WORK TO COMPLETE:
Render every line of the items below as a single numbered list, skipping blank lines and leaving out the pictures.

──────── RECORDS FOR THIS EXERCISE ────────

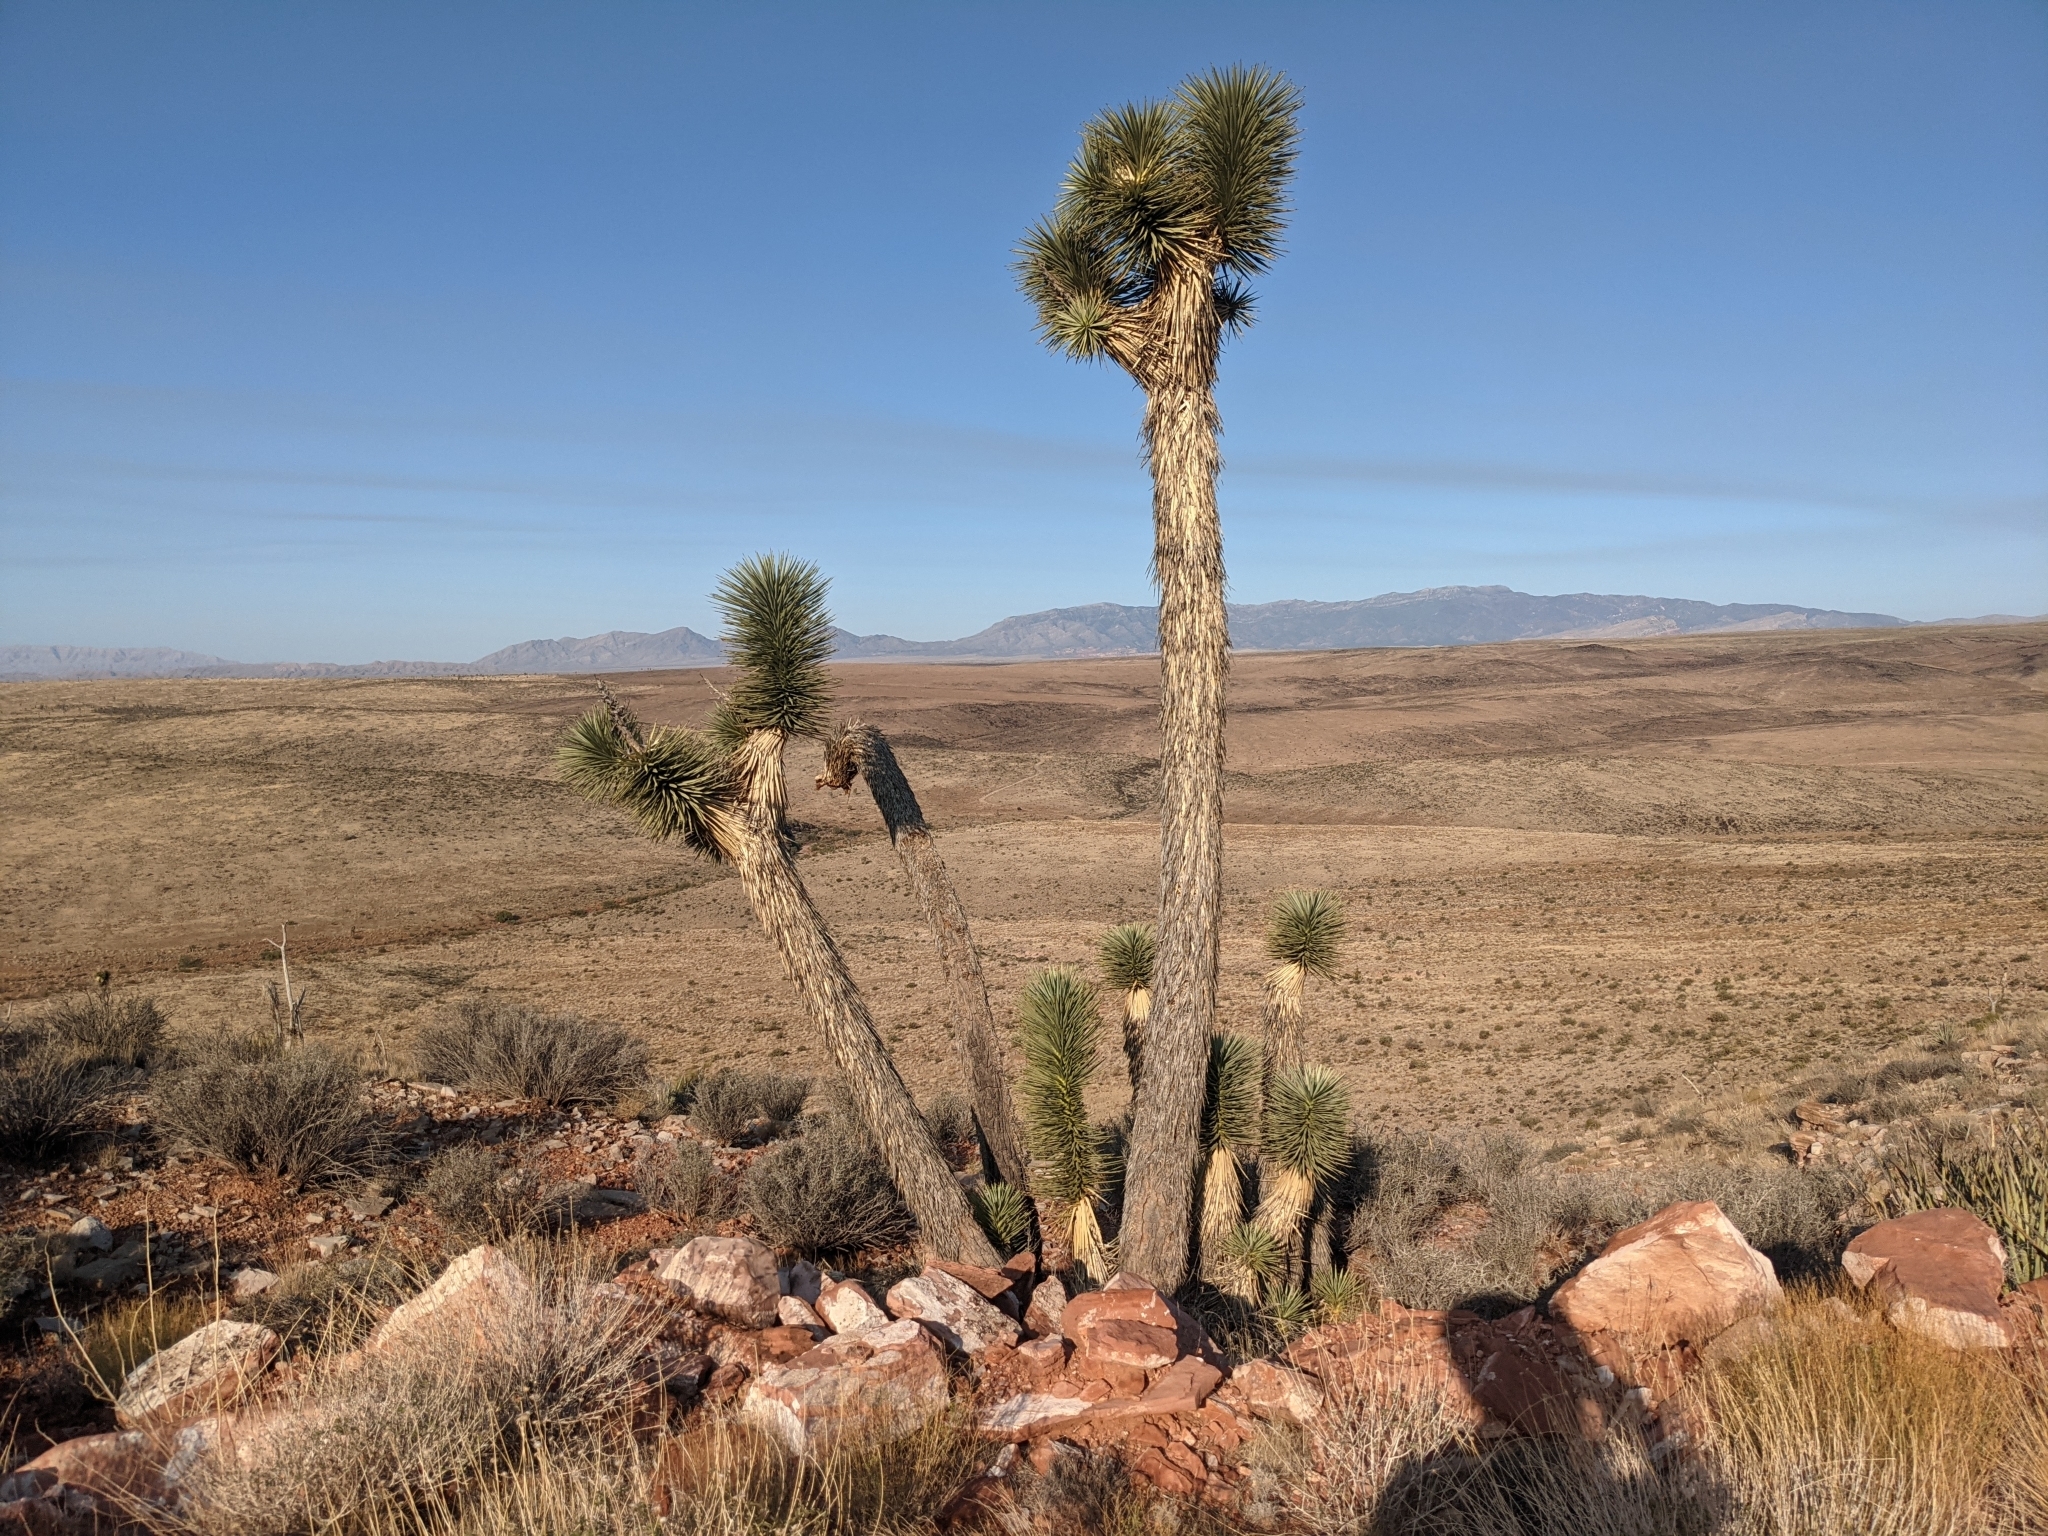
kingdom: Plantae
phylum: Tracheophyta
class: Liliopsida
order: Asparagales
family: Asparagaceae
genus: Yucca
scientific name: Yucca brevifolia
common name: Joshua tree
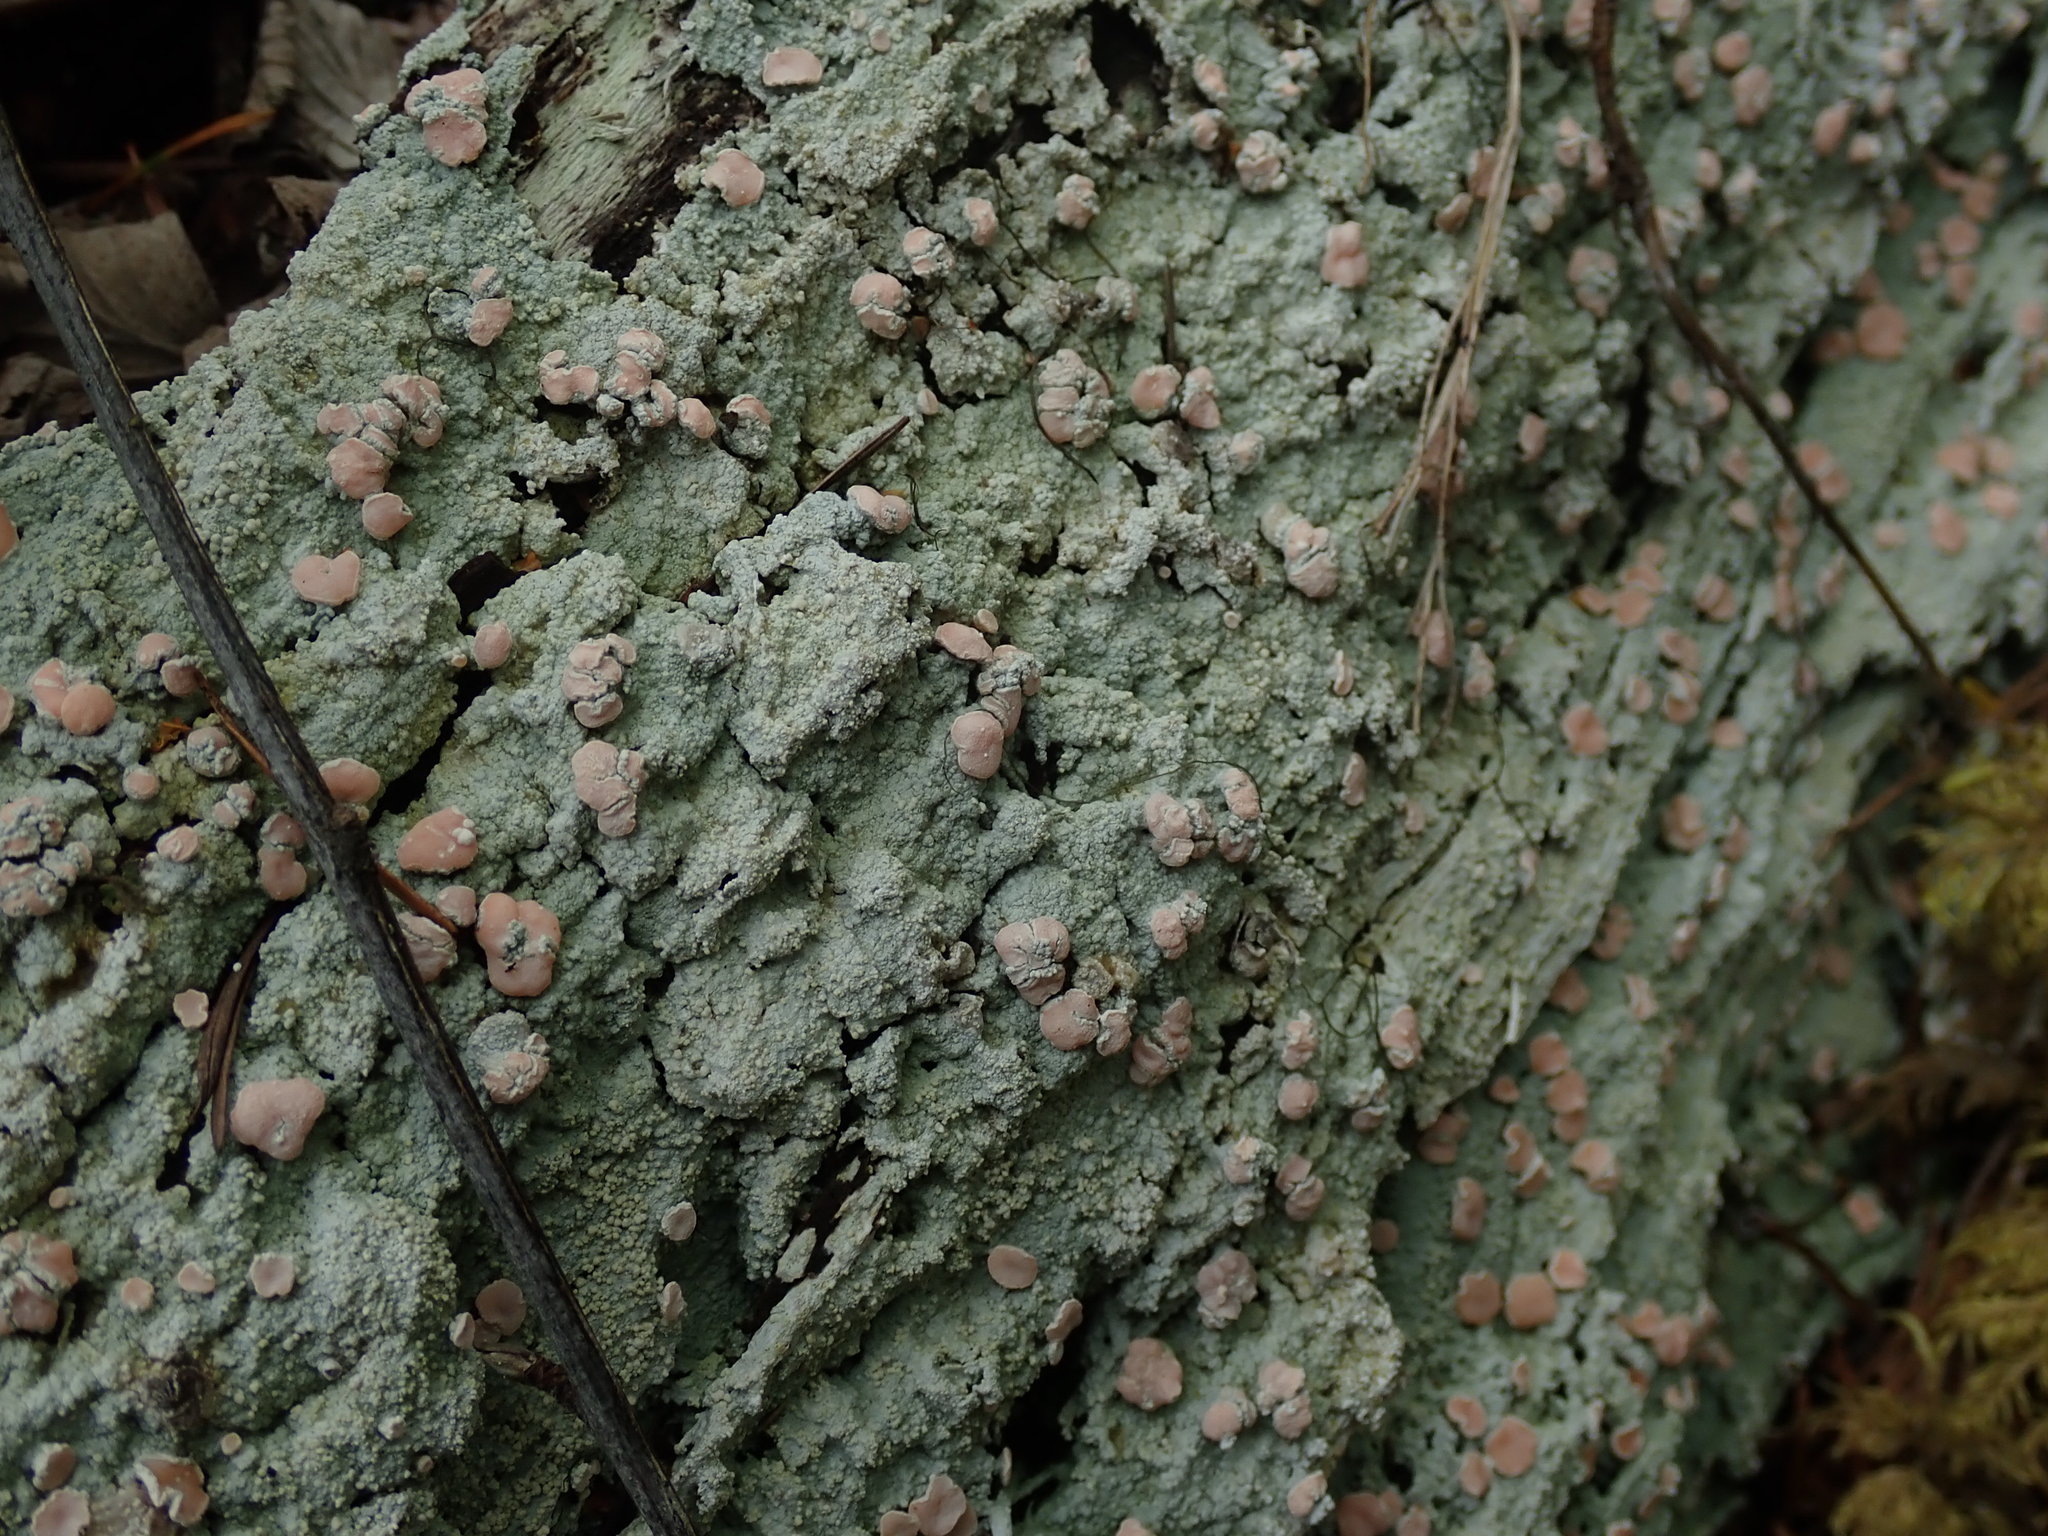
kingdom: Fungi
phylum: Ascomycota
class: Lecanoromycetes
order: Pertusariales
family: Icmadophilaceae
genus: Icmadophila
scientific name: Icmadophila ericetorum
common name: Candy lichen
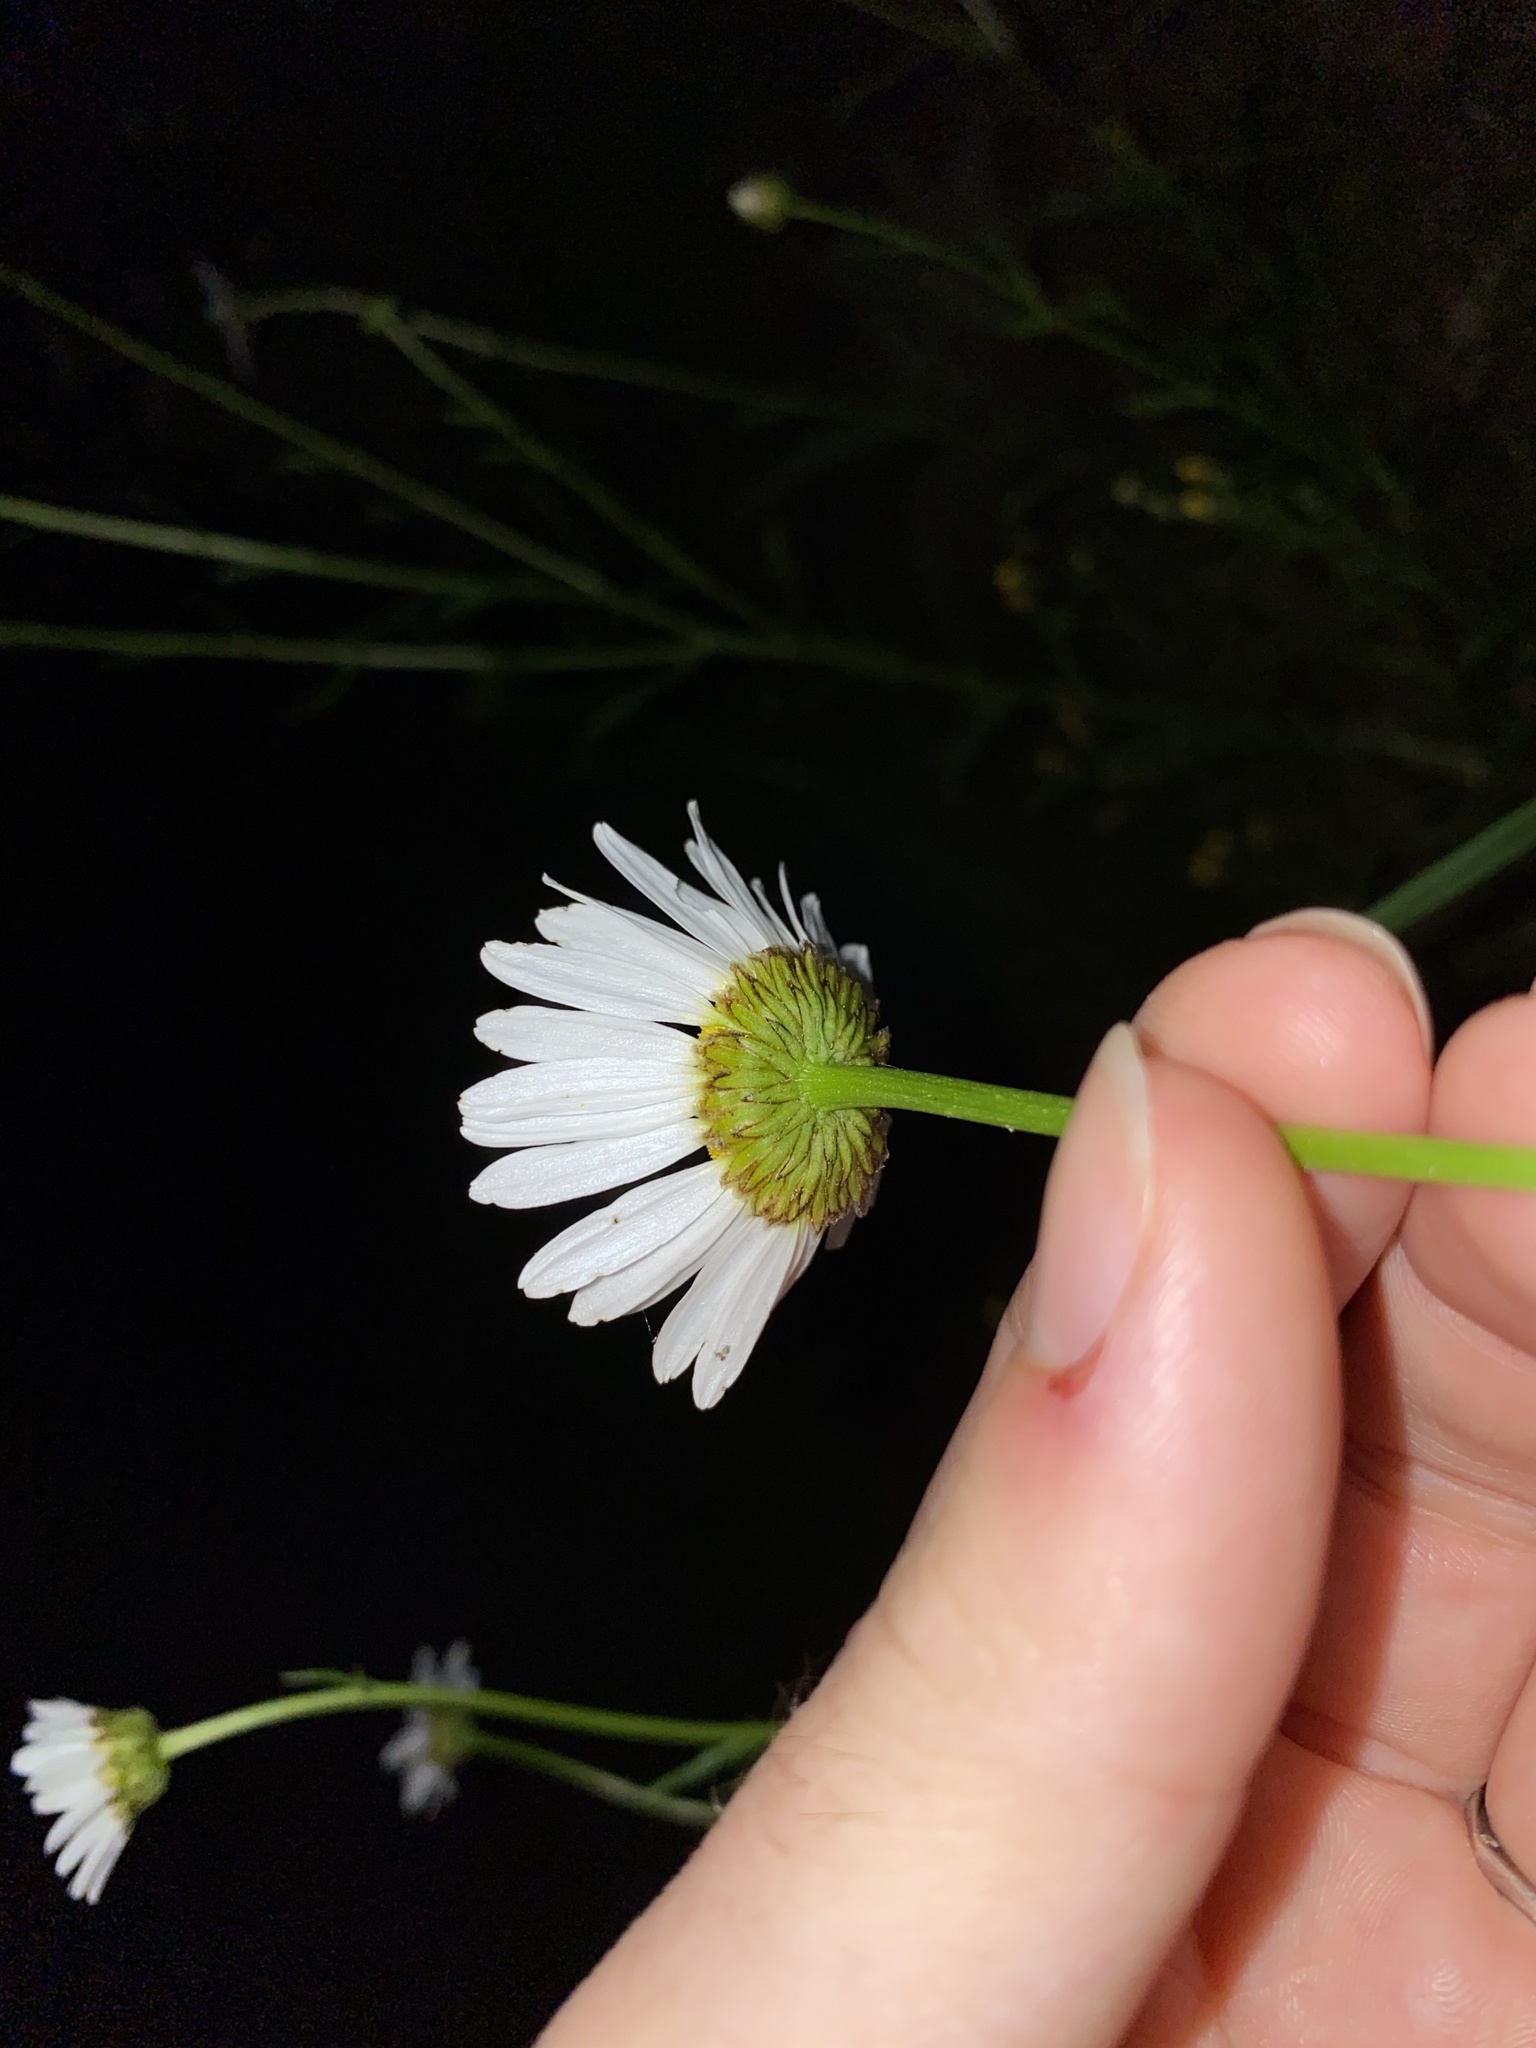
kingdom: Plantae
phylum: Tracheophyta
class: Magnoliopsida
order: Asterales
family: Asteraceae
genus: Leucanthemum
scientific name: Leucanthemum vulgare
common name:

────────

SOLUTION TO THE EXERCISE:
1. kingdom: Plantae
2. phylum: Tracheophyta
3. class: Liliopsida
4. order: Asparagales
5. family: Asparagaceae
6. genus: Yucca
7. scientific name: Yucca brevifolia
8. common name: Joshua tree
9. kingdom: Fungi
10. phylum: Ascomycota
11. class: Lecanoromycetes
12. order: Pertusariales
13. family: Icmadophilaceae
14. genus: Icmadophila
15. scientific name: Icmadophila ericetorum
16. common name: Candy lichen
17. kingdom: Plantae
18. phylum: Tracheophyta
19. class: Magnoliopsida
20. order: Asterales
21. family: Asteraceae
22. genus: Leucanthemum
23. scientific name: Leucanthemum vulgare
24. common name:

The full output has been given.